All discussions about IoT data include the highly-important type known as “Time-Series,” which is, as the name implies, successive readings paired with their corresponding points in time. Potentially generating a tremendous number of data points, time-series data can be a challenge to manage and scale.
For remote monitoring, virtually every IoT use case involves a time series of some kind. When sensing temperature, humidity, pressure, or just about any other physical phenomenon, there is a need to capture values over time. The data’s business purpose drives the required frequency (every second, minute, hour, etc.).
Often the assumption is that the application should store every reading from every device in a database. A data value may be useful, however, only briefly. When monitoring a motor’s temperature every second, it may not be necessary to store every single value, but instead, capture only those representing a deviation from the norm. Understanding the business purpose of the data drives the storage requirements, which should keep only that which has future importance. Particularly for large implementations with many thousands of sensors, this can lower storage costs.
What can we observe about a time series of IoT data? Is the trend typical? Are there any irregularities? Do inconsistencies happen at a particular time of day or when the same crew is working (the night shift, for example)? From a broader perspective, do they possibly occur in the summer when temperatures are higher? As data is further understood, a pattern or “seasonality” may reveal itself.
Drawing conclusions and taking actions may require sophisticated statistical and data analysis in environments where the raw time series data need more in-depth interpretation. With proper modeling, machine learning may be the key to digesting vast data points to drive decisions.
In some applications, transforming the raw data from sensors in real-time is a requirement for it to be useful. When monitoring vibration, for example, the conversion of sound waves into the different frequency components is often required to turn the data into actionable information.
For a time series, the most common visualization is a graph showing trends, cycles, and irregularities. Often, an IoT user application will focus primarily on aberrations in the time series. When one occurs, it may generate an alert. Robust user interfaces provide informative and timely alerts with the ability to drill down into the underlying data to investigate quickly.

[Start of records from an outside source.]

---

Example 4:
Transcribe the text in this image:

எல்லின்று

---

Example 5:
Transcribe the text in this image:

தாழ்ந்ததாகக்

There are database products explicitly designed for Time-Series data purporting to be the best for creating, updating, and managing it. Their focus includes:
- Supporting fast, efficient read/write operations
- Efficient storage of data (using compression methods, for example)
- Aggregation functions (i.e., sums, counts, averages, etc. of sample data over a specific period)
- Automated “roll-ups,” “pruning,” or truncation of data
Many projects effectively use other SQL and non-SQL database management systems, so a category-specific database is not a requirement for success. With any DBMS, it’s critical to ingest and analyze the data rapidly with the ability to scale for a large volume. Efficiently deploying a version of the database to an edge device may also be an important consideration.